Breaking Up Is Hard to Do: How to Leave a Job You Don’t Love & Find One Meant For You
February 11, 2020
Love and relationships are in the air this month -- whether you’re celebrating Valentine’s Day with your significant other or Galentine’s Day with friends. But one of the major relationships you might not be thinking about is the one you have with your job. With professionals spending almost 90,000 hours throughout our lives at work, it’s worth finding the right one for you.
According to new research from LinkedIn, the majority of us (81%) believe we should be very or mostly happy at work, yet most of us (60%) have stayed at a job knowing the relationship wasn’t working. So, what do you do if you’re not in love with your job -- and how do you find the one for you?
Knowing when -- and how -- to break up with your job can be intimidating, but it’s crucial for setting yourself up for future success. Don’t worry, we’re here to help you navigate the ups and downs of your work relationship -- from breakup to rebound to finding the right job for you. Here are some tips and advice for getting it right.
Read the signs
Whether you’re in a new role or have been at your company for a while, it’s important to know when it’s time to move on. The top three reasons professionals aren’t happy are: not enjoying the work, not feeling a strong sense of purpose and not feeling valued by their team. If you recognize these signs, it may be time to consider your next move. A great first step is to start thinking about what you’re in it for, and write down what matters to your professional life. Identify what is currently missing and start looking for a new role that better fits the bill.

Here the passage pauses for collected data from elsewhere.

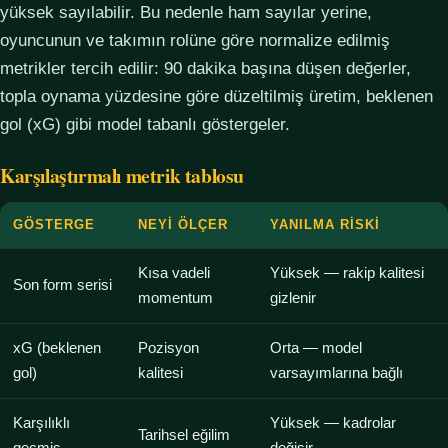
yüksek sayılabilir. Bu nedenle ham sayılar yerine,
oyuncunun ve takımın rolüne göre normalize edilmiş
metrikler tercih edilir: 90 dakika başına düşen değerler,
topla oynama yüzdesine göre düzeltilmiş üretim, beklenen
gol (xG) gibi model tabanlı göstergeler.
Karşılaştırmalı metrik tablosu
GÖSTERGE
NEYI ÖLÇER
YANILMA RISKI
Kısa vadeli
Yüksek — rakip kalitesi
Son form serisi
momentum
gizlenir
xG (beklenen
Pozisyon
Orta — model
gol)
kalitesi
varsayımlarına bağlı
Karşılıklı
Yüksek — kadrolar
Tarihsel eğilim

When breaking up isn’t your decision
We don’t always have the luxury of deciding when it’s time to leave a job -- sometimes that decision is made for us. While losing your job is hard, a forced change can be full of opportunity. More than one-third of professionals we spoke to made positive changes after being laid off or fired -- either finding a better fit or making a career pivot. Take advantage of your exit interview and ask for honest feedback on your areas of improvement so you can find the right job for you. Update your profile to include your latest experience, and show you’re open to new opportunities. It's also a good idea to make sure your LinkedIn network is up to date by connecting with former co-workers, as more than 70% of professionals get hired at a company where they have a professional connection.
Say goodbye gracefully
If you’re initiating the break up, exit with grace and respect for your current employer. Half of hiring managers have re-hired someone who they worked with previously, so it’s important not to burn bridges. Do your part to set the company up for future success by giving your manager at least two weeks notice and being honest, respectful and positive during your exit interview. Consider writing a recommendation for your former co-workers and managers that will display on their LinkedIn profile to maintain the relationship and keep the line of communication open.

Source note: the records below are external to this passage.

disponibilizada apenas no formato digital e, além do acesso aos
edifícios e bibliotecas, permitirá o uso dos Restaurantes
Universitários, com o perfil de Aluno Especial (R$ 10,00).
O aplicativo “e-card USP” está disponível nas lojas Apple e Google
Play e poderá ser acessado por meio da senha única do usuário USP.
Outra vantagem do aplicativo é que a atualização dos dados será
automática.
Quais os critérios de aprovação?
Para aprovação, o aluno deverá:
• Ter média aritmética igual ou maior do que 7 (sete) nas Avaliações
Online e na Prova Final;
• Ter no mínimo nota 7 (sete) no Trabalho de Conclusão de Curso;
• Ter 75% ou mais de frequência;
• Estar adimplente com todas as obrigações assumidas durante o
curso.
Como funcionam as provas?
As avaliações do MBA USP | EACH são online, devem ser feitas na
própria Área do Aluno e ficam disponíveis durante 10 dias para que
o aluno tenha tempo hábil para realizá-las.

Now get out there, and showcase your best self
Over half of professionals feel their skills have been overlooked in the hiring process. If you’re just starting your search, take the time to validate your skills with LinkedIn Skill Assessments, a new tool to showcase your capabilities and become more discoverable to opportunities. Not an exact skill match for the roles you’re looking at? Don’t sweat it -- nearly three-quarters of recruiters hire candidates who don’t exactly match the skills or experience posted for a specific role. To improve your chances of being considered, demonstrate how the skills you have apply to the position, show success in previous roles, and highlight your soft skills like creativity and teamwork. The best way to get hiring managers to take a chance on you is by projecting confidence, intelligence and willingness to learn during your interview.
If you’re looking for a job you love, LinkedIn has millions of jobs and the right one for you.
Methodology: Censuswide conducted the survey for LinkedIn from December 19 - 23, 2019, among 2,000 working professionals ages 18-74 and 1,000 hiring managers across the U.S.